Dorota Holubová wanted to do something to draw attention to the violation of human rights and to increase the Slovak public's acceptance of LGBTI people. So she grabbed her camera.
A collection of her 27 intimate portraits and stories of LGBTI couples and families is now on display at Comenius University’s Faculty of Arts in Bratislava.
“The voice of the LGBTI community must be better understood as they live ordinary lives like anyone else,” Holubová told the TASR newswire.
Hoping to teach people to be more tolerant and empathetic, the exhibition, supported by the Dutch embassy, is open to the general public until October 18.
Acceptance is the only way out
“Homosexuality has always been here and always will be,” said Lukáš, whose portrait is part of the Unhidden Love exhibition.
The only solution that exists to solve the ‘problem’ with the LGBTI community, he added, is that the whole civilization accepts it. Ema, who joined the project with her girlfriend, noted that the most difficult part of being a member of the LGBTI community in Slovakia is the constant threat of rejection from other people, fear of physical harm and legal or social injustice.

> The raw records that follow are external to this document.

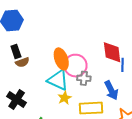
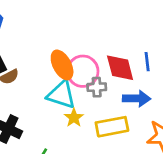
red diamond: (112, 52) -> (120, 68), moved
blue arrow: (111, 90) -> (137, 99), turned -54

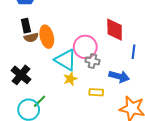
orange ellipse: (62, 65) -> (47, 37), moved
red diamond: (120, 68) -> (115, 30), moved
yellow rectangle: (112, 127) -> (96, 92), size x0.6

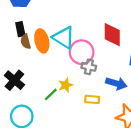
brown semicircle: (31, 37) -> (26, 42), turned 88
cyan triangle: (66, 60) -> (64, 38), moved
green line: (40, 101) -> (51, 94), moved

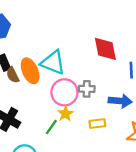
pink circle: (82, 52) -> (64, 92), moved

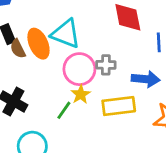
yellow rectangle: (97, 124) -> (119, 106), size x1.6

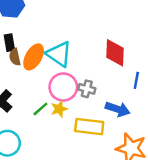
orange ellipse: (38, 44) -> (34, 57), turned 40
green line: (64, 110) -> (40, 109), moved

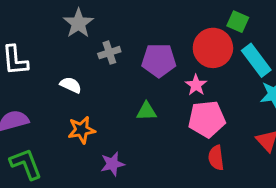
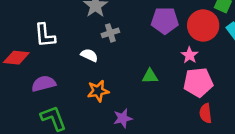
gray cross: (109, 53) -> (110, 33), moved
purple pentagon: (159, 60) -> (165, 21), moved

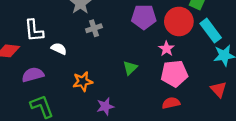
white semicircle: (89, 55) -> (59, 49), moved
green triangle: (150, 76) -> (130, 68), turned -42
red semicircle: (206, 113) -> (171, 103), moved, turned 84

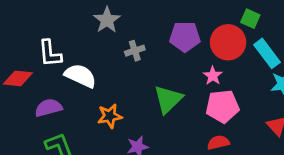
gray cross: (94, 28) -> (135, 51), moved
white semicircle: (59, 49) -> (80, 76), size x1.6
green triangle: (130, 68) -> (168, 99), size x1.6

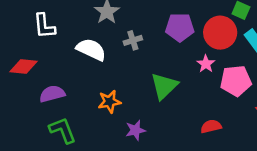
white L-shape: (50, 53) -> (44, 26), moved
white semicircle: (80, 76) -> (91, 50), moved
pink pentagon: (222, 106) -> (236, 81), moved

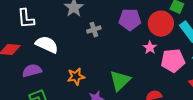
white semicircle: (91, 50) -> (47, 45), moved
green triangle: (164, 86) -> (120, 81), moved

“Change is necessary,” Holubová argued.
Ex-drag queens and lesbian nuns
In addition to the exhibition, Bratislava will host the Slovak Queer Film Festival from October 6 to 11, featuring 52 films from 24 countries.
Films will be divided into several sections, including Contemporary Queer Film, Gay Czechoslovakia, and Gay Shorts. The festival will also screen films from this year’s Cannes Film Festival and a section for children will open too.
Some of the film highlights include the Czech documentary Zákon lásky(The Law of Love), which brings to the fore a discussion about same-sex marriage in the Czech Republic, and Michael Seligman’s documentary P.S. Burn This Letter Please about former New York City drag queens.
As for the films screened at Cannes, visitors can look forward to Grosse Freiheit (Great Freedom), a film about German homosexuals falling in love in jail; Benedetta, which maps the love story of two nuns in Italy; Les Amours d’Anaïs, Fallingdirected by Viggo Mortensen; and Supernova, which tells the story of an aging gay couple travelling in a caravan across England.
“If Bratislava is in the orange tier, the festival will only be open to fully vaccinated visitors,” the organisers noted.